*** Study material

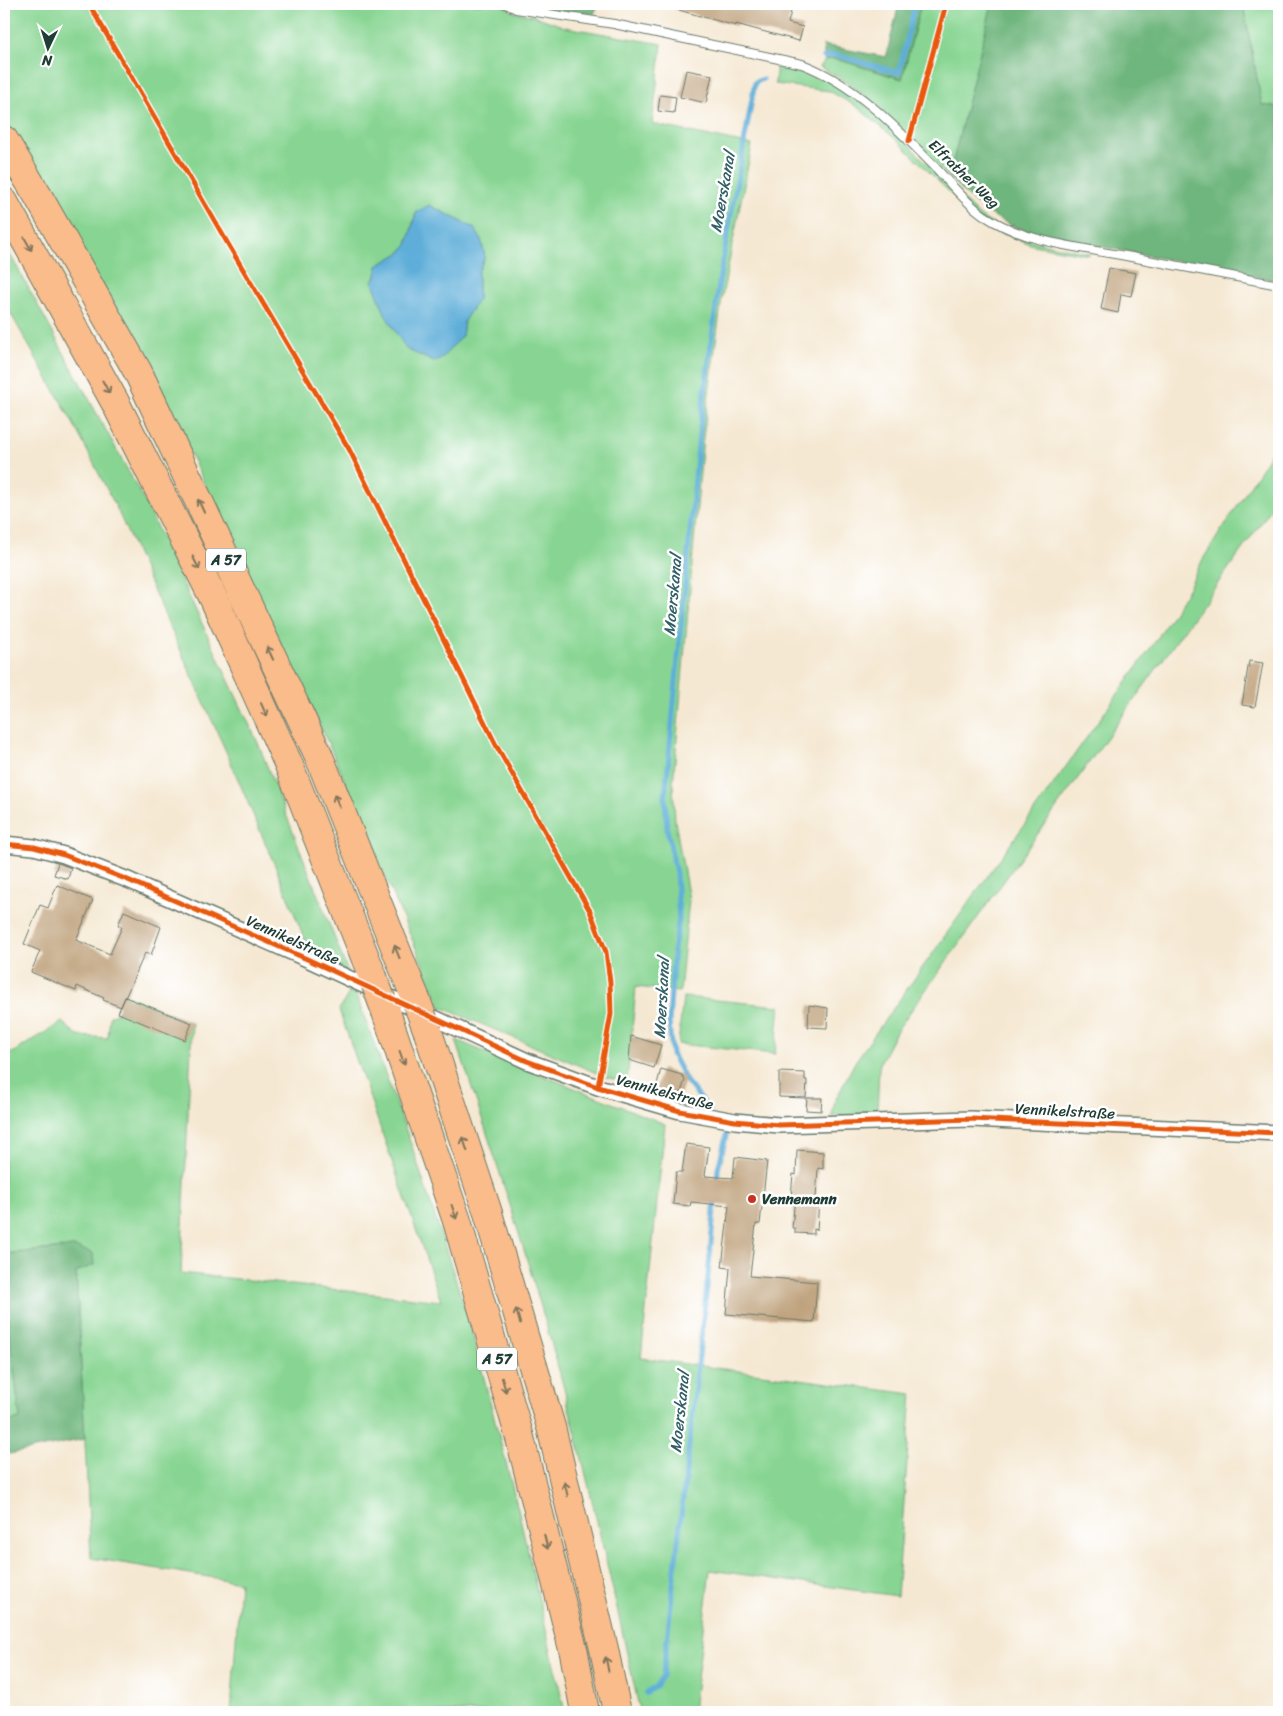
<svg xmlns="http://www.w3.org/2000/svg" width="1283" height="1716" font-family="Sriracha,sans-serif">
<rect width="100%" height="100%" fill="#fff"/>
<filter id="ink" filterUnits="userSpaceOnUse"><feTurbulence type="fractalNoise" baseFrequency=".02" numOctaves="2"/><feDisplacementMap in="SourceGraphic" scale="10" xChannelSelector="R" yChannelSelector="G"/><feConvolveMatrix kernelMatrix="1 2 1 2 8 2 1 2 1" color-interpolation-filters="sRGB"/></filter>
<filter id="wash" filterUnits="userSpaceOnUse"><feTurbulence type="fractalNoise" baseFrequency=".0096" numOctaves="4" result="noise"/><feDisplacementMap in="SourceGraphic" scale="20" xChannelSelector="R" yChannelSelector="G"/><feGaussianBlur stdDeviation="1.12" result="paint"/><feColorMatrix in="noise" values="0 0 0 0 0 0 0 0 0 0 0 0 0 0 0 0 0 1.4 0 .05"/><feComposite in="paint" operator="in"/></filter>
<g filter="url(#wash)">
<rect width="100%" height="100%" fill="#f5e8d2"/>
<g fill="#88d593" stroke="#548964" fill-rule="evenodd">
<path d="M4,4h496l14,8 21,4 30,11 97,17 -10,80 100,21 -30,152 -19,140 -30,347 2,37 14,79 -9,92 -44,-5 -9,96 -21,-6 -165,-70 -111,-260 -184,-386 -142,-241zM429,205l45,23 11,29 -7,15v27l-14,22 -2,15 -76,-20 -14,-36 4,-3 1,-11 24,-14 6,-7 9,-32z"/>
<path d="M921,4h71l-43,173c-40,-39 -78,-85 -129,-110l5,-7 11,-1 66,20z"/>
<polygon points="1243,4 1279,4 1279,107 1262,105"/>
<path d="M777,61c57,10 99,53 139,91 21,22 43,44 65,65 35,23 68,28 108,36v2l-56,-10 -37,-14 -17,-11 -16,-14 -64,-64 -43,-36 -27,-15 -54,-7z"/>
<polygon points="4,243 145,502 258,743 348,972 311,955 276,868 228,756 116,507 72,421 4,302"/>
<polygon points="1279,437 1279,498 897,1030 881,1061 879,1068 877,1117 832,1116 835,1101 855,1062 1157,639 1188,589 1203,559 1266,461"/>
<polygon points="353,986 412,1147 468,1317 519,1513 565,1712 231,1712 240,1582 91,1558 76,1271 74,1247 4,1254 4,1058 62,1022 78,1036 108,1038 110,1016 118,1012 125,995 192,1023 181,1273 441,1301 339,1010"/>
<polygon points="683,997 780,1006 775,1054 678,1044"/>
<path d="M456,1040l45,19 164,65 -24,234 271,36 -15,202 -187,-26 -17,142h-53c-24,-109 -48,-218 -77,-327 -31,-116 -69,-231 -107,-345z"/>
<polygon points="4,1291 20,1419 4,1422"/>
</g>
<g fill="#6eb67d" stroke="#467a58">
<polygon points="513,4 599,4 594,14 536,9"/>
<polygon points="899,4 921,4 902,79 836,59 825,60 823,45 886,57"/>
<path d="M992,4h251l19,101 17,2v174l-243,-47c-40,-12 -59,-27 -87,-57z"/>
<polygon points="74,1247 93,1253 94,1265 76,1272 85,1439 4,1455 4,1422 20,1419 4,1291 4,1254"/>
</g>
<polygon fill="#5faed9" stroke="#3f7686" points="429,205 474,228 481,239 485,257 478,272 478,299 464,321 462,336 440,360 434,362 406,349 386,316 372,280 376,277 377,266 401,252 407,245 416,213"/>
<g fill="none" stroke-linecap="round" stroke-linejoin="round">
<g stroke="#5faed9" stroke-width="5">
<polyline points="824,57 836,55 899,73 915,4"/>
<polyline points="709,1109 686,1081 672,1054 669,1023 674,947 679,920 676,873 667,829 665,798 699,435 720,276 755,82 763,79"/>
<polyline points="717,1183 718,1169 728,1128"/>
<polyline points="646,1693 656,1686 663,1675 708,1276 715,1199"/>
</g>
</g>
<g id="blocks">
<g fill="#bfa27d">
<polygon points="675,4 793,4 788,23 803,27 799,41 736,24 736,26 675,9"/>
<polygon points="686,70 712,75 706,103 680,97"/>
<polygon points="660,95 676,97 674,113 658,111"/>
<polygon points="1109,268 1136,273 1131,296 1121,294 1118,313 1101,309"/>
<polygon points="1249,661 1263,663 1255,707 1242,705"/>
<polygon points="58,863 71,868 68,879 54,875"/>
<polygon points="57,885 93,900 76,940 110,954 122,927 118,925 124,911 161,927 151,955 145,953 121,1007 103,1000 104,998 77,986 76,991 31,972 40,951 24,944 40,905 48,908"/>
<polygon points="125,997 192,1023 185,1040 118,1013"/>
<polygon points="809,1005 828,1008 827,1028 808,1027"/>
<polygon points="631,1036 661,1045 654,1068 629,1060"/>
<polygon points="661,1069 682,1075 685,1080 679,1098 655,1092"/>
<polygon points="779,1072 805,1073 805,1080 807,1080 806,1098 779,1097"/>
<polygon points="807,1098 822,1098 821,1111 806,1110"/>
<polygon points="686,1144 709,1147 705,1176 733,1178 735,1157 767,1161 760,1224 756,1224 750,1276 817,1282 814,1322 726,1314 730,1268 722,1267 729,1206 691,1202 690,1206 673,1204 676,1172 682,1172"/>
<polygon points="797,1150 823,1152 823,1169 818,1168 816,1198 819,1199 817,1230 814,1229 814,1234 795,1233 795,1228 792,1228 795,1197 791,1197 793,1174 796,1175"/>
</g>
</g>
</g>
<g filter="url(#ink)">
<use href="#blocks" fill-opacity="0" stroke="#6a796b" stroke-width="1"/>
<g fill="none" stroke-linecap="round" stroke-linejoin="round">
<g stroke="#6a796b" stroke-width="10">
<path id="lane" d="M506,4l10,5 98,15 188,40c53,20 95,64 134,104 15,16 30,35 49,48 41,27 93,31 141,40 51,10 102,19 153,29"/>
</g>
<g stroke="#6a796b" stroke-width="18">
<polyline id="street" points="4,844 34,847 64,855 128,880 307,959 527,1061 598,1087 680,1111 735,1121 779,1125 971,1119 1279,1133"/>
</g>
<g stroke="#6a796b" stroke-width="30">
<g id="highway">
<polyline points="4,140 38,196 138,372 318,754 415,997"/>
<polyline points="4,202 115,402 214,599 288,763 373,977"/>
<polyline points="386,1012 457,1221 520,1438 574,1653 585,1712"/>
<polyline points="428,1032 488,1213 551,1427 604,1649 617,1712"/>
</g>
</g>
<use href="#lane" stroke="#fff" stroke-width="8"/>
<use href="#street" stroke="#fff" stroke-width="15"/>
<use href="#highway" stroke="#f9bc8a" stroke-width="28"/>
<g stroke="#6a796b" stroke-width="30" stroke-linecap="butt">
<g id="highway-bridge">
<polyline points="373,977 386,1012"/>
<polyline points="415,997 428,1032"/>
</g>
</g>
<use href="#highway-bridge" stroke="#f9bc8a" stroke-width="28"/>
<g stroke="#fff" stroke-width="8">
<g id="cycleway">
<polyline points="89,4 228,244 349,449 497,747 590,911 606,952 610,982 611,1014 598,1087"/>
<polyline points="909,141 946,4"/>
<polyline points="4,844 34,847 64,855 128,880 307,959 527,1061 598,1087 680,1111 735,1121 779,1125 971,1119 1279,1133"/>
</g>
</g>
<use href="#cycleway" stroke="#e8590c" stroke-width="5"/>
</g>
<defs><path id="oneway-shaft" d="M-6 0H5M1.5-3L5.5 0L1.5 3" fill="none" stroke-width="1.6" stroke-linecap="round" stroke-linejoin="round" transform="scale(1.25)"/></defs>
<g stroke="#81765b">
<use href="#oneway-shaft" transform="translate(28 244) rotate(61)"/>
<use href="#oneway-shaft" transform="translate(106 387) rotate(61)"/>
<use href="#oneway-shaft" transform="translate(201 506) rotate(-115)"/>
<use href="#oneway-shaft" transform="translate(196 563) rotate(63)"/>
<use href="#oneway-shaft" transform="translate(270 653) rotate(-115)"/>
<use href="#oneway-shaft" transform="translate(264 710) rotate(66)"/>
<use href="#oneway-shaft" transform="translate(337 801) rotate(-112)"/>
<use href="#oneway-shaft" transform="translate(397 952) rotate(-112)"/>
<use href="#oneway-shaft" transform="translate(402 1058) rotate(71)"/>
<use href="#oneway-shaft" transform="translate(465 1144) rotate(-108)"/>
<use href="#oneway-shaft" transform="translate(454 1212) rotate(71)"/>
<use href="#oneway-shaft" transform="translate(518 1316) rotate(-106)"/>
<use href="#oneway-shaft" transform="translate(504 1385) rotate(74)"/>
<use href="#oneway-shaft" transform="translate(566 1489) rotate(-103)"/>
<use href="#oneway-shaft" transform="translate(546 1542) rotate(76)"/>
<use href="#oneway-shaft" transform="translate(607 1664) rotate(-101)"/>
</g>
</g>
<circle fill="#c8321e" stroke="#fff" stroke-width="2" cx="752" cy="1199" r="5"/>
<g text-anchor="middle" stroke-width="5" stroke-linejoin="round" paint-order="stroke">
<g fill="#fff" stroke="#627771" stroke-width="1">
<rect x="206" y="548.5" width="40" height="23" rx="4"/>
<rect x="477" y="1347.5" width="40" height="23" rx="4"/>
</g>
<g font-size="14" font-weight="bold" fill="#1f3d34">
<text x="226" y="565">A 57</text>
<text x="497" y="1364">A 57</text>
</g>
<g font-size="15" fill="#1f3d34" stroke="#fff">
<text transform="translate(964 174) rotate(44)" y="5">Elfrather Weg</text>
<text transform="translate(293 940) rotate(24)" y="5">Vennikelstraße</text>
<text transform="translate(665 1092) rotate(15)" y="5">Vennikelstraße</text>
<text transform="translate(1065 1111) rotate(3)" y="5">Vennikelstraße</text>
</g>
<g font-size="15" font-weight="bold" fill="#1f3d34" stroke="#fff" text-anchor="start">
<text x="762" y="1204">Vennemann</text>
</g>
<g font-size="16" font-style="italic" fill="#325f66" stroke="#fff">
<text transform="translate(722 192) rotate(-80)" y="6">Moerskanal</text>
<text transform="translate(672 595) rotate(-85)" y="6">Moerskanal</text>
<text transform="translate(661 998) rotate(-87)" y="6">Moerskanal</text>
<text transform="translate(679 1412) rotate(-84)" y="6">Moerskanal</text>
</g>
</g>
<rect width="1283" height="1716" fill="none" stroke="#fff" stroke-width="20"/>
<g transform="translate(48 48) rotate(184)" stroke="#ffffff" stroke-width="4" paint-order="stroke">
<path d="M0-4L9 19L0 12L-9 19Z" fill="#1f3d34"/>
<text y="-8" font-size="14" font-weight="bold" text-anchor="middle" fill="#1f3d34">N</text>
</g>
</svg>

******

Every line of the records containing the word "middle" must appear in the answer.

<g text-anchor="middle" stroke-width="5" stroke-linejoin="round" paint-order="stroke">
<text y="-8" font-size="14" font-weight="bold" text-anchor="middle" fill="#1f3d34">N</text>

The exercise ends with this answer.